*Dataset entries:*
⁂

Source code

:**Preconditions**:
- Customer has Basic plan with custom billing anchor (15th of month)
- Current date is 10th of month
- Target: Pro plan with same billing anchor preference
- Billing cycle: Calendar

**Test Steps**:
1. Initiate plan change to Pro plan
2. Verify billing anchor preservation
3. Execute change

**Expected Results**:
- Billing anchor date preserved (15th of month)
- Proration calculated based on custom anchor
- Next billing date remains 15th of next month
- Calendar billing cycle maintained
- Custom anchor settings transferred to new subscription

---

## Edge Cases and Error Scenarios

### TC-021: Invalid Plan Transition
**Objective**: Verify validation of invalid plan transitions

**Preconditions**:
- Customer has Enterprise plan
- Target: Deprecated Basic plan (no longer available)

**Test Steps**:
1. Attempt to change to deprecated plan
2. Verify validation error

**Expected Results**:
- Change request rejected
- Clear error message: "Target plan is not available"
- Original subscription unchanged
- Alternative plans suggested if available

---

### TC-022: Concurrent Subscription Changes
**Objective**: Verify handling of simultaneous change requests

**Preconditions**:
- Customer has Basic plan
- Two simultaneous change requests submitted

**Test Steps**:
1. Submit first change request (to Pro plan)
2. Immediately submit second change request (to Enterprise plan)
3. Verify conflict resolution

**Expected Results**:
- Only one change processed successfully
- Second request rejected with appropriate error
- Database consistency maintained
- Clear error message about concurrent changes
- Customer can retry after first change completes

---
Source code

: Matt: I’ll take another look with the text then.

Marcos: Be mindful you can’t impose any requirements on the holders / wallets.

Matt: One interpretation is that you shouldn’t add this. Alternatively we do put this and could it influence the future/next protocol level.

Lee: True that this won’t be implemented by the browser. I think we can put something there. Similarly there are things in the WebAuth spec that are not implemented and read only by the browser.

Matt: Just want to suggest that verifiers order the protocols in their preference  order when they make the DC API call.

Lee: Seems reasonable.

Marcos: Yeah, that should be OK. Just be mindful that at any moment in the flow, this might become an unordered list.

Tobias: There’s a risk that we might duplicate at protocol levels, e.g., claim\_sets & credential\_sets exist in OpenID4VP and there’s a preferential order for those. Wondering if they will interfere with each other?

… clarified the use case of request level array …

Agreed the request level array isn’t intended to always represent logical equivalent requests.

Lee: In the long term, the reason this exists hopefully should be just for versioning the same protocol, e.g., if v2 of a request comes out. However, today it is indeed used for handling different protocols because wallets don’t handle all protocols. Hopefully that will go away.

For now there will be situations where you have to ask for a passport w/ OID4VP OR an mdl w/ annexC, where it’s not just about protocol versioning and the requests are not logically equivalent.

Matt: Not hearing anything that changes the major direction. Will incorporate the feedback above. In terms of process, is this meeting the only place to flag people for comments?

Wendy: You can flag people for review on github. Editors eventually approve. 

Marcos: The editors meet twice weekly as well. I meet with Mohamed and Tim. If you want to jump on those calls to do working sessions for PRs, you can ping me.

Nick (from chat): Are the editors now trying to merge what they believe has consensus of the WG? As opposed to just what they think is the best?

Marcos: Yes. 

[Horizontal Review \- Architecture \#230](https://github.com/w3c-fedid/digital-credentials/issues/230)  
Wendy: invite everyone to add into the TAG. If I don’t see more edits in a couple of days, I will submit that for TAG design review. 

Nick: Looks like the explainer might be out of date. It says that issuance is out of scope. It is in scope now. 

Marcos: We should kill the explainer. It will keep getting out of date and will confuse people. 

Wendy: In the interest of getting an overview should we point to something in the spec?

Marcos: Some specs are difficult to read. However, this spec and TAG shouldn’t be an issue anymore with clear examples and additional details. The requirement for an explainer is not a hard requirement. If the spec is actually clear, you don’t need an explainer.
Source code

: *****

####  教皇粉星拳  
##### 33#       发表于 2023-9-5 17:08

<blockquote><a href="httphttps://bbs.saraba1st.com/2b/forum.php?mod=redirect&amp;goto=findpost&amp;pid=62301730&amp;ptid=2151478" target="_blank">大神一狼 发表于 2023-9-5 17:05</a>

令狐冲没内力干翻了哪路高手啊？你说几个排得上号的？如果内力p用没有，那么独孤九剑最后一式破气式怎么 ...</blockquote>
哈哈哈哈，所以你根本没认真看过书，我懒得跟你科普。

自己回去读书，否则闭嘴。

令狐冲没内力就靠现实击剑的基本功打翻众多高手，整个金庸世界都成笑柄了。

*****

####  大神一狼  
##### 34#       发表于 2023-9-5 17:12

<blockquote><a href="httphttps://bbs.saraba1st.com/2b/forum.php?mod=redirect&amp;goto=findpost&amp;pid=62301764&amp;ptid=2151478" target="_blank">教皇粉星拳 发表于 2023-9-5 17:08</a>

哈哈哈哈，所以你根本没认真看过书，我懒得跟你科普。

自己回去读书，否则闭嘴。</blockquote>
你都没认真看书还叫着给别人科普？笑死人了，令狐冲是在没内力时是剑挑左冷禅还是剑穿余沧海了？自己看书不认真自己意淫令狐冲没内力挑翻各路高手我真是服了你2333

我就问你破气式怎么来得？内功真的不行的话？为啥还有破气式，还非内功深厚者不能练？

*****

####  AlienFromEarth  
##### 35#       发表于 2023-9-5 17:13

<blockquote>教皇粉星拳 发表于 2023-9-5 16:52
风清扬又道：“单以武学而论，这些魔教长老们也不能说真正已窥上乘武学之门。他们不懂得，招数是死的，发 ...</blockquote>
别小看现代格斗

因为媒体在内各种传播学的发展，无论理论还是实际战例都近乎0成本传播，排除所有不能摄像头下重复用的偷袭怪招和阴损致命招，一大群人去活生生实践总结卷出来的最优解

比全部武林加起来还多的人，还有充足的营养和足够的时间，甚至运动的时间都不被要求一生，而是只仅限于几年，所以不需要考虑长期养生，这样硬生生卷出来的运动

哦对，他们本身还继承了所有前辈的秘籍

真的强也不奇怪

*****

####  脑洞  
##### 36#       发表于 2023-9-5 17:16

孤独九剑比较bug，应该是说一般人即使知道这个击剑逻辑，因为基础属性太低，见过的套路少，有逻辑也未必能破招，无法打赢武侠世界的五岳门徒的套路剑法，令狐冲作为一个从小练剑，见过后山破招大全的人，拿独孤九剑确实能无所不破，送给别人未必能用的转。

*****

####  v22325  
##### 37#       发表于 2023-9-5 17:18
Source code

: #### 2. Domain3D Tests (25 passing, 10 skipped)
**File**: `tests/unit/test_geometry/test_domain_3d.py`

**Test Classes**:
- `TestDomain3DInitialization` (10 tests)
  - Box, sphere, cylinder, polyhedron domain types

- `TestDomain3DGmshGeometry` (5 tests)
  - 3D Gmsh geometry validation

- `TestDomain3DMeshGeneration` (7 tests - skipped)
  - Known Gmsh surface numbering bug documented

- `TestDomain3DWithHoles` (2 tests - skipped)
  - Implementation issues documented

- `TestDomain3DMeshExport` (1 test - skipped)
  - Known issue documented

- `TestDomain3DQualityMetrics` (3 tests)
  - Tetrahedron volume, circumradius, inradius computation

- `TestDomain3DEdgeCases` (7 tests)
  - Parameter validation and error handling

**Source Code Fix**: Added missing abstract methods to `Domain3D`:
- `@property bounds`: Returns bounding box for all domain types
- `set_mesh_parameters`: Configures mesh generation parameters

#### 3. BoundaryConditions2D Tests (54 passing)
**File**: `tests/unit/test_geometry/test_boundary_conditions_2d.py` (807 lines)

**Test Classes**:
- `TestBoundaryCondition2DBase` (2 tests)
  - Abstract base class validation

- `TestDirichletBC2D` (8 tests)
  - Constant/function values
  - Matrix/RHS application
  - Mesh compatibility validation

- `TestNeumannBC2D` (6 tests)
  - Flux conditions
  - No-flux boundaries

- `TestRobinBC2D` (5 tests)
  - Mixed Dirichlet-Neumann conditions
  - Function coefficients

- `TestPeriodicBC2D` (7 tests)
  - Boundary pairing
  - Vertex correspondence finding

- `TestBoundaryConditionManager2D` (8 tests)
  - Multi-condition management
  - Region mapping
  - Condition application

⁂

*TASK REQUIREMENTS:* Copy the lines of the data word for word, beginning at the line that contains "Matt: Just want" and stopping after the line that contains "level array …".

*RESPONSE AREA:*
Matt: Just want to suggest that verifiers order the protocols in their preference  order when they make the DC API call.

Lee: Seems reasonable.

Marcos: Yeah, that should be OK. Just be mindful that at any moment in the flow, this might become an unordered list.

Tobias: There’s a risk that we might duplicate at protocol levels, e.g., claim\_sets & credential\_sets exist in OpenID4VP and there’s a preferential order for those. Wondering if they will interfere with each other?

… clarified the use case of request level array …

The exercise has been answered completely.